## [Excerpt]
Nowadays Tyler Hill is a pleasant rural hamlet but it may not always have been so. In former times, with its sprawl of workshops, stockpiles of brick, tile and fuel, its waster heaps and constant clouds of wood-smoke, it may have been regarded as something of an eyesore. The impact the industry had on the medieval landscape must have been considerable, but of all this only subtle traces now remain. Those sand and clay pits that were not completely filled-in survive now only as ponds or hollows in the fields. Other hollows, bumps and terraces in the sloping fields above the Sarre Penn mark the site of an extensive complex of unexcavated kilns and workshops. In Honey Wood there are low ivy-covered mounds, some of them composed entirely of discarded medieval roofing tiles, and near the war-time bomb-crater, pottery wasters from the obliterated kiln still litter the ground.

## [Provided records]

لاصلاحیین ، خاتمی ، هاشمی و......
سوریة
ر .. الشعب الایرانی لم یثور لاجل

--

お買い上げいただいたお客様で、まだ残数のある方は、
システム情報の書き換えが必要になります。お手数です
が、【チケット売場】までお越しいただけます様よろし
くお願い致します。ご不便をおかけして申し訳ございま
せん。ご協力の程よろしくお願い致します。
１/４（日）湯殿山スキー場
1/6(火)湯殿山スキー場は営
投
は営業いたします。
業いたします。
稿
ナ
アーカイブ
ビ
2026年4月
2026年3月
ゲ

---

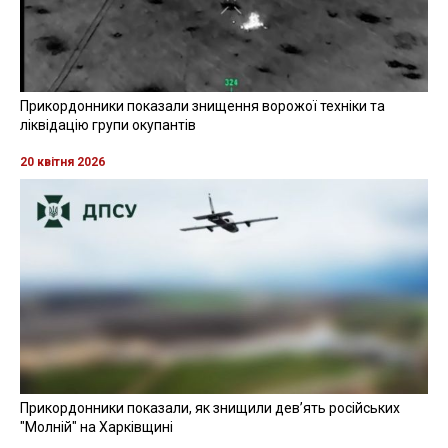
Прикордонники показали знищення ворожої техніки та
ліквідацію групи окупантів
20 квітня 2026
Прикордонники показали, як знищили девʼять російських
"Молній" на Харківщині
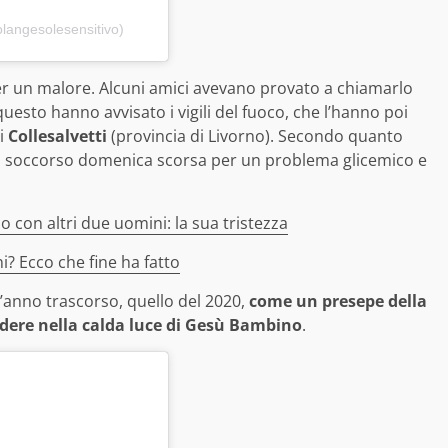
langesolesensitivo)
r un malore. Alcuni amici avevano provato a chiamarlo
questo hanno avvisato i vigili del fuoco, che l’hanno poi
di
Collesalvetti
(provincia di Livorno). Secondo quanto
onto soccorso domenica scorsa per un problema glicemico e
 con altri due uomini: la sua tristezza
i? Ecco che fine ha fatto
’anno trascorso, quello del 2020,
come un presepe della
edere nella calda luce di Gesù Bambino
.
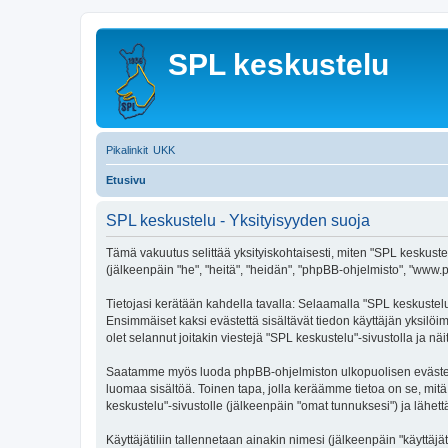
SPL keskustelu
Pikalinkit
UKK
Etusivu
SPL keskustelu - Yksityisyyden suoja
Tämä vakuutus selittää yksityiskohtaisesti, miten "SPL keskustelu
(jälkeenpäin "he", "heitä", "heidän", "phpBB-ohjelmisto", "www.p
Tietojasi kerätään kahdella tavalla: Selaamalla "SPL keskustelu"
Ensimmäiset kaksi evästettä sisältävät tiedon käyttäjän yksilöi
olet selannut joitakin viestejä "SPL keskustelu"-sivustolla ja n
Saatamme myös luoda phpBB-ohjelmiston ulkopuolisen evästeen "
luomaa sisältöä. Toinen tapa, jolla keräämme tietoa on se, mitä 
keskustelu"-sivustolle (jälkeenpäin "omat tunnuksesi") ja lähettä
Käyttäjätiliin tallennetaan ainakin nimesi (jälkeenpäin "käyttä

## [Work instruction 1]
Answer these questions from the passage about Tyler Hill:
(a) How does the passage describe Tyler Hill nowadays?
(b) What do the sand and clay pits that were not completely filled in now survive as?
(c) What are some of the low ivy-covered mounds in Honey Wood made of entirely?
## [Work instruction 2]
List every material that the passage about Tyler Hill says was kept in stockpiles.
## [Work instruction 3]
Pick up the passage about Tyler Hill after its last sentence and write the next few sentences.

## [Answer 1]
(a) A pleasant rural hamlet.
(b) Ponds or hollows in the fields.
(c) Discarded medieval roofing tiles.

## [Answer 2]
Brick, tile, fuel

## [Answer 3]
The medieval ceramics industry at Tyler Hill and the Blean took the form of a north-south ribbon development alongside the Hackington Road. It was largely concentrated on Tyler Hill itself but pockets of the industry were strung out over an area of at least two miles. Given this considerable geographic extent, it is unlikely that the remains of the industry will be much affected by any one development project. If current proposals for development in the area come to fruition, then any work will hopefully be preceded by a campaign of excavation and fieldwork which should form the basis of a thorough and methodical study of the industry and its product. At the same time, it is hoped that some areas of archaeological importance may be protected so that archaeologists of the future, armed with more sophisticated techniques, might have their own opportunity to re-evaluate this important centre of medieval industry.